Speaking of torture in Paraguay, please see Amnesty International's 2007 Report at the end of this statement:
PARAGUAY
REPUBLIC OF PARAGUAY

Head of state and government: Nicanor Duarte Frutos
Death penalty: abolitionist for all crimes
International Criminal Court: ratified

Journalists were reportedly subjected to threats and attacks during the first half of the year. There were reports of armed civilian patrols operating in the north of the country. One community leader was killed. Prison conditions were poor.

Economic, social and cultural rights
Peasants continued to be evicted from their land which was then given to landowners for the monoculture of soya bean crops. Indigenous people, women, children and the elderly suffered ill-health, malnutrition and hunger.

In August, former President Alfredo Stroessner died in exile in Brazil. Requests for his extradition were unsuccessful and he was never brought to trial for the many human rights violations committed during his rule, including in the context of Operation Condor, a joint plan by Southern Cone military governments in the 1970s and 1980s to eliminate opponents.

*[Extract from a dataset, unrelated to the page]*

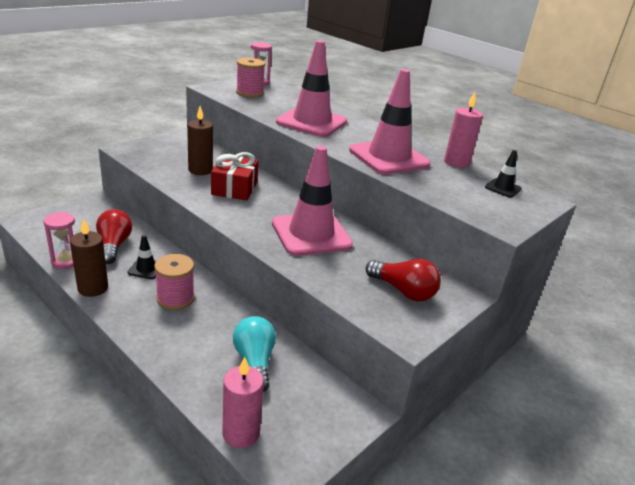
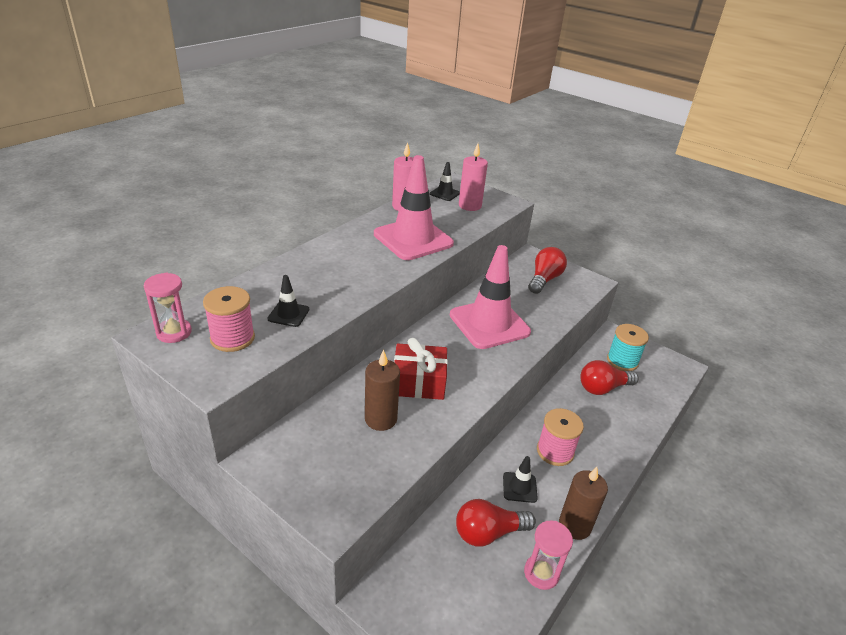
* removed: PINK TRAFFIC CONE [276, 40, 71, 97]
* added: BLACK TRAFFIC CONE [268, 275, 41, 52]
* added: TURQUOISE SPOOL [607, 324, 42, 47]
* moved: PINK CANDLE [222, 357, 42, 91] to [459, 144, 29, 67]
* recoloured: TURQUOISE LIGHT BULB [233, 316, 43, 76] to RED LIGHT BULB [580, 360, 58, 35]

Threats and attacks against journalists
Journalists were subjected to threats and attacks because of their investigative work on politics, drugs and the environment.

• In February, Enrique Ramón Galeano, a radio journalist, disappeared after being seen in a police station in Azotey in the city of Horqueta. After receiving death threats, he was placed under police protection in 2005. The prosecutor who had been investigating Enrique Ramón Galeano's whereabouts expressed concern for her own safety.

Prison conditions
Prisons were reportedly overcrowded and conditions harsh, sometimes amounting to cruel, inhuman or degrading treatment. In Tacumbú prison in the capital, Asunción, 40 inmates with mental illness reportedly had no access to medicines or medical care, no mattress or bedding and lived in unsanitary conditions. A prosecutor filed a legal petition for medical assistance on their behalf.

Armed civilian patrols
In July, two community leaders were attacked by members of the Neighbourhood Security Commission (Comisión Vecinal de Seguridad), a government-sponsored armed civilian patrol group, in the city of San José del Norte, San Pedro department. Luis Martínez, who was shot more than 30 times, was killed and Zacarías Vega was wounded. The attack appeared to be linked to the men's work raising awareness of peasants' rights, their campaigning against the excessive use of agricultural pesticides, and their opposition to the use of firearms by civilian patrols in the area. Luis Martínez's family and Daniel Romero, another community leader, and his family received death threats after they pressed for an investigation into the shooting. An official investigation was launched into the shooting, but there was no news of any progress at the end of the year.

UN Special Rapporteur on torture
In November, following a visit to Paraguay, the UN Special Rapporteur on torture criticized severe prison overcrowding and the lack of basic human rights for prisoners, including health care and the provision of clothing, food and mattresses. He also stated that detainees in police stations were widely subjected to torture during the first few days in custody. He expressed concern that torture was not criminalized in the military criminal code and at allegations of beatings and degrading treatment of conscripts. He stressed the need to investigate effectively all suspected cases of torture and bring perpetrators to justice, eradicate corruption, and increase the use of non-custodial measures.